--- Excerpted text Enclosed Below ---

This idea of adulthood as a climb rather than a landing place offers another lens. Instead of expecting adulthood to be a steady, stable platform, what if we embraced it as a flexible, ever-changing experience?
Life will throw curveballs. That’s not a possibility, it’s a certainty. And when we expect adulthood to be a constant, those curveballs feel more destabilizing. But if we anticipate change and unpredictability as part of the process, we’re better prepared to meet it with adaptability.
Adulthood as Weather Gear, Not a Perfect Forecast
One way I’ve started thinking about adulthood is like gearing up for unpredictable weather. If you know a storm might hit, you don’t expect sunshine every day. You bring a jacket. You prepare to shift.
That preparation, that flexibility, isn’t a sign you’re failing at adulthood. It’s a sign you’re doing it well.
The Problem with the “Arrival” Mentality
When we hold the belief that adulthood means having it all figured out, any disruption, loss, trauma, unexpected change, feels like failure. But if we see adulthood as ongoing growth, those same disruptions become opportunities to evolve.

--- End of Enclosed Excerpted text ---

### Work order 1
Which lines in the entries below contain the word "rotation"? Collect and copy each of them.

--- Dataset Enclosed Below ---

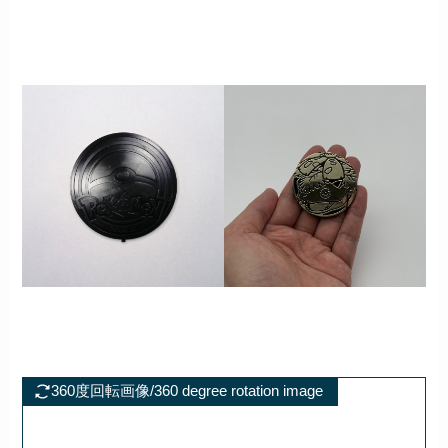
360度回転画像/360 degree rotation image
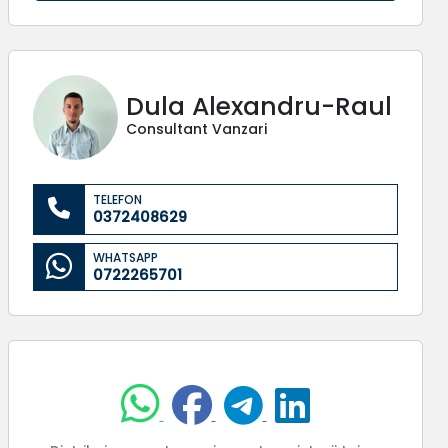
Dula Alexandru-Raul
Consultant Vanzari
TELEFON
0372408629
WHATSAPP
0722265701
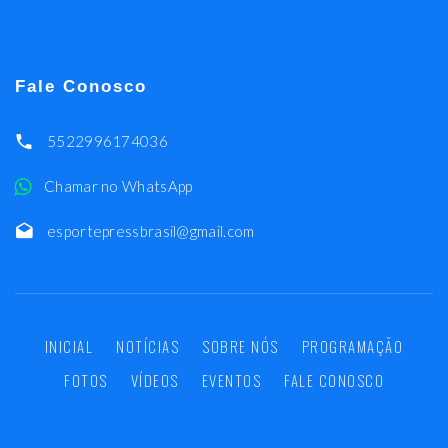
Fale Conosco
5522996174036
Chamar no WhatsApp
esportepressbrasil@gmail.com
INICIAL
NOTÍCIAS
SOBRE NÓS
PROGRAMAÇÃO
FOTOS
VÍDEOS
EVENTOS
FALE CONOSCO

--- End of Enclosed Dataset ---
--- Dataset Enclosed Below ---

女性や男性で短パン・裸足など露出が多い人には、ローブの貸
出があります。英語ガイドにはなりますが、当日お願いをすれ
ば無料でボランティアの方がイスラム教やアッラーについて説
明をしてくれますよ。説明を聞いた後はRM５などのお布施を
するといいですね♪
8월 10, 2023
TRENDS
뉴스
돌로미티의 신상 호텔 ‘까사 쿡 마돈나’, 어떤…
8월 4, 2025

--- End of Enclosed Dataset ---
--- Dataset Enclosed Below ---

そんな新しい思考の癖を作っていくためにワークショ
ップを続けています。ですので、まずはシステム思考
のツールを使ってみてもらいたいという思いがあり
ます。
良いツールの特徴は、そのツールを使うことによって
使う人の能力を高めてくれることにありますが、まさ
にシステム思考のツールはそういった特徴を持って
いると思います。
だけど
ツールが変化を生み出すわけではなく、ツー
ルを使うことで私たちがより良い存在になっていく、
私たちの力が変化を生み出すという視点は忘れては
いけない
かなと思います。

--- End of Enclosed Dataset ---

### Work order 2
Answer these questions about the adulthood excerpt above:
(a) Does the excerpt call life's curveballs a possibility or a certainty?
(b) If you know a storm might hit, what does the excerpt say you bring?
(c) Under the belief that adulthood means having it all figured out, what does any disruption feel like?

### Task result 1
360度回転画像/360 degree rotation image

### Task result 2
(a) A certainty.
(b) A jacket.
(c) Failure.